I won’t lie. I didn’t love it, but at points during the walking I pushed my speed up because it felt good to lengthen my leg muscles and stretch out. I also felt really good about doing it even though I hadn’t wanted to. At this point, I’m operating on logic, not instinct. My instinct tells me to stay in bed and be extra nice to myself, but I know that the endorphins that exercise provides will help lift me up. I have a lunch meeting today with a friend/client I enjoy, so that’s another thing to look forward to.

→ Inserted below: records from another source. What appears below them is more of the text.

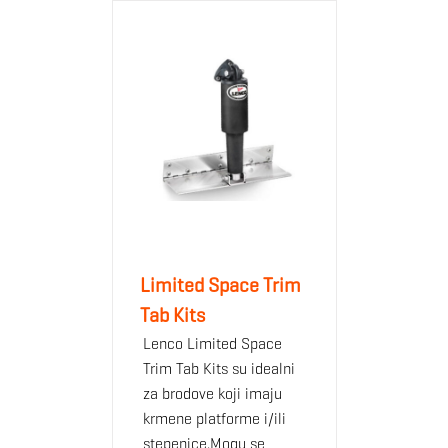
Limited Space Trim
Tab Kits
Lenco Limited Space
Trim Tab Kits su idealni
za brodove koji imaju
krmene platforme i/ili
stepenice.Mogu se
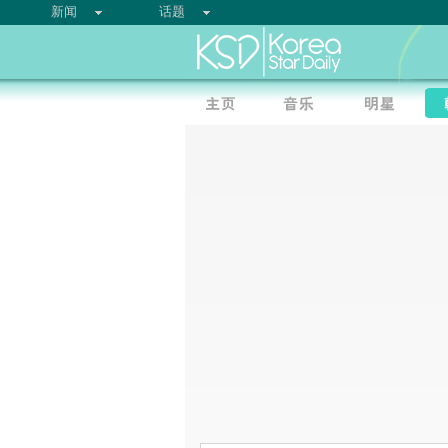
新闻
话题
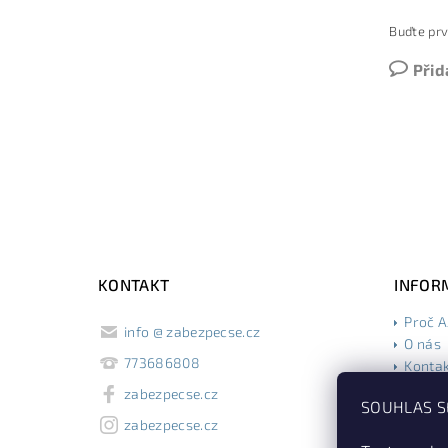
Buďte prv
Přid
KONTAKT
INFOR
Proč 
info
@
zabezpecse.cz
O nás
773686808
Konta
Obcho
zabezpecse.cz
SOUHLAS S
Podmín
zabezpecse.cz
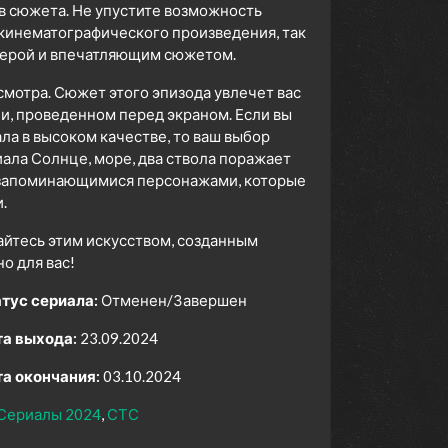
в сюжета. Не упустите возможность
 кинематографического произведения, так
сферой и впечатляющим сюжетом.
смотра. Сюжет этого эпизода увлечет вас
ни, проведенном перед экраном. Если вы
а в высоком качестве, то ваш выбор
ала Солнце, море, два ствола поражает
, запоминающимися персонажами, которые
.
айтесь этим искусством, созданным
 для вас!
тус сериала:
Отменен/Завершен
а выхода:
23.09.2024
а окончания:
03.10.2024
Сериалы 2024
СТС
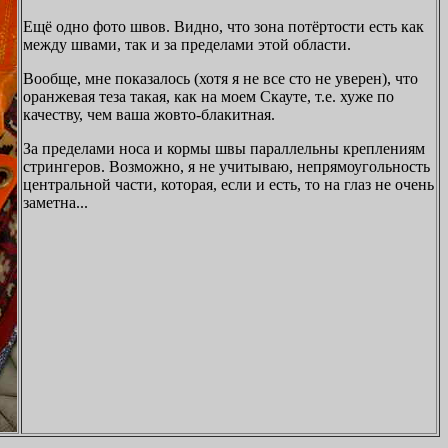
Ещё одно фото швов. Видно, что зона потёртости есть как
между швами, так и за пределами этой области.
Вообще, мне показалось (хотя я не все сто не уверен), что
оранжевая теза такая, как на моем Скауте, т.е. хуже по
качеству, чем ваша жовто-блакитная.
За пределами носа и кормы швы параллельны креплениям
стрингеров. Возможно, я не учитываю, непрямоугольность
центральной части, которая, если и есть, то на глаз не очень
заметна...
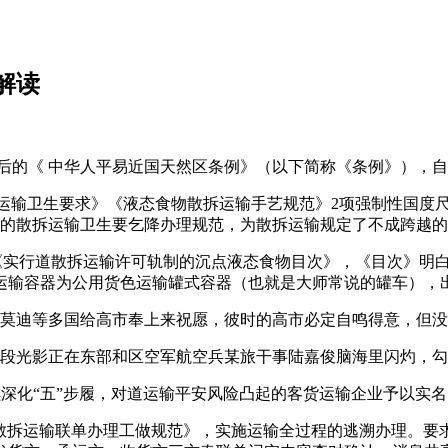
解读
 中华人平易近国天然区条例》（以下简称《条例》），自2026
输卫生要求》《液态食物散拆运输手艺规范》2项强制性国度
的散拆运输卫生要乞降办理规范，为散拆运输规定了不成跨越的
实行道散拆运输许可轨制的沉点液态食物目次》，《目次》明白将
白运输容器为公用货色运输罐式容器（也就是大师常说的罐车），出
迪等多国给高市奉上来祝愿，彼时的高市必定自鸣得意，但没
光影正在东部和区空军航空兵某旅干事陆嘉俊脑海里闪灼，勾
化“五”步履，对道运输平安风险凸起的客货运输企业予以实名
拆运输联单办理工做规范》，实施运输全过程的逃溯办理。要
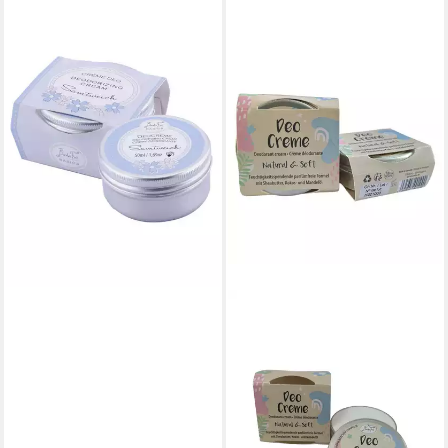
BADEFEE
Deo-Creme Samtweich, 1-tlg.,
Deo Creme mit Sheabutter,
Kokos- und Mandelöl 50 ml
8,99 €
(179,80 €/ 1 l)
lieferbar - in 6-7 Werktagen bei dir
BADEFEE
Deo-Creme Natural & Soft, 1-
tlg., mit Sheabutter, Kokos-
und Mandelöl 45 ml
8,99 €
(199,78 €/ 1 l)
lieferbar - in 6-7 Werktagen bei dir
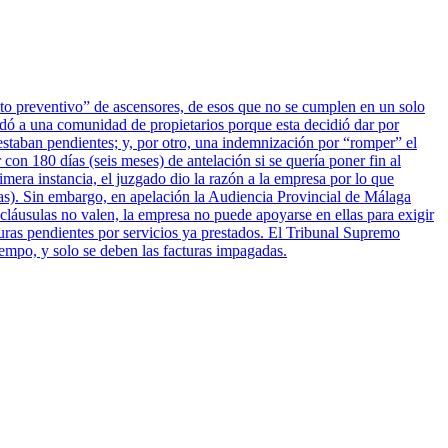
ento preventivo” de ascensores, de esos que no se cumplen en un solo
dó a una comunidad de propietarios porque esta decidió dar por
estaban pendientes; y, por otro, una indemnización por “romper” el
 con 180 días (seis meses) de antelación si se quería poner fin al
era instancia, el juzgado dio la razón a la empresa por lo que
tas). Sin embargo, en apelación la Audiencia Provincial de Málaga
 cláusulas no valen, la empresa no puede apoyarse en ellas para exigir
turas pendientes por servicios ya prestados. El Tribunal Supremo
iempo, y solo se deben las facturas impagadas.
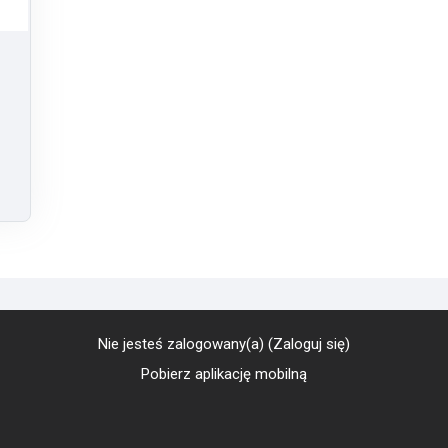
Nie jesteś zalogowany(a) (
Zaloguj się
)
Pobierz aplikację mobilną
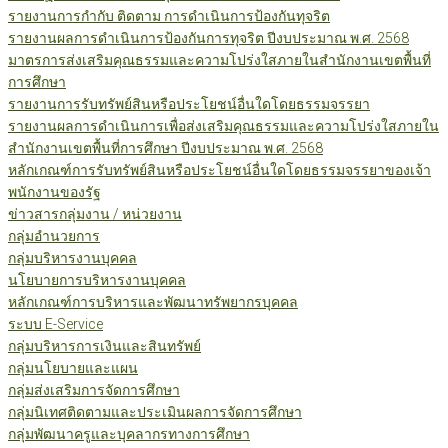
รายงานการกำกับ ติดตาม การดำเนินการป้องกันทุจริต
รายงานผลการดำเนินการป้องกันการทุจริต ปีงบประมาณ พ.ศ. 2568
มาตรการส่งเสริมคุณธรรมและความโปร่งใสภายในสำนักงานเขตพื้นที่
การศึกษา
รายงานการรับทรัพย์สินหรือประโยชน์อื่นใดโดยธรรมจรรยา
รายงานผลการดำเนินการเพื่อส่งเสริมคุณธรรมและความโปร่งใสภายใน
สำนักงานเขตพื้นที่การศึกษา ปีงบประมาณ พ.ศ. 2568
หลักเกณฑ์การรับทรัพย์สินหรือประโยชน์อื่นใดโดยธรรมจรรยาของเจ้า
พนักงานของรัฐ
ข่าวสารกลุ่มงาน / หน่วยงาน
กลุ่มอำนวยการ
กลุ่มบริหารงานบุคคล
นโยบายการบริหารงานบุคคล
หลักเกณฑ์การบริหารและพัฒนาทรัพยากรบุคคล
ระบบ E-Service
กลุ่มบริหารการเงินและสินทรัพย์
กลุ่มนโยบายและแผน
กลุ่มส่งเสริมการจัดการศึกษา
กลุ่มนิเทศติดตามและประเมินผลการจัดการศึกษา
กลุ่มพัฒนาครูและบุคลากรทางการศึกษา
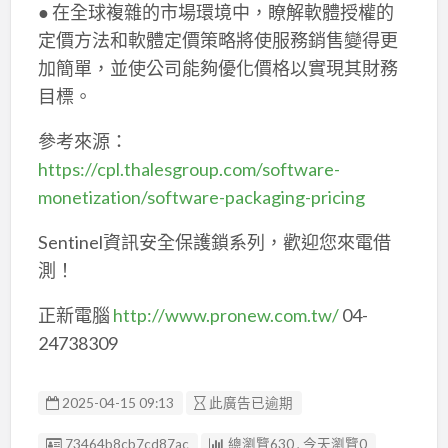
● 在全球複雜的市場環境中，瞭解軟體授權的
定價方法和軟體定價策略將使服務銷售變得更
加簡單，並使公司能夠優化價格以實現其財務
目標。
參考來源：
https://cpl.thalesgroup.com/software-
monetization/software-packaging-pricing
Sentinel資訊安全保護鎖系列，歡迎您來電借
測！
正新電腦
http://www.pronew.com.tw/
04-
24738309
2025-04-15 09:13
此廣告已逾期
廣告编號
73464b8cb7cd87ac
總瀏覽630 , 今天瀏覽0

Which brings me back to my iCal. It’s a framework for real life. I can look at the day or the week and see these little rocks and branches I can hang onto in the middle of my swim up river. The more tasks I plug in, the more secure I feel. I wouldn’t recommend booking yourself solidly, unless you do that kind of work. I’m in the “creative” industry. I think for a living, so sometimes I need to leave myself long empty blocks of several hours to do that thinking. If this is the kind of work you do, you need to do that as well.

So, I’ll keep you posted on how this framework works for me.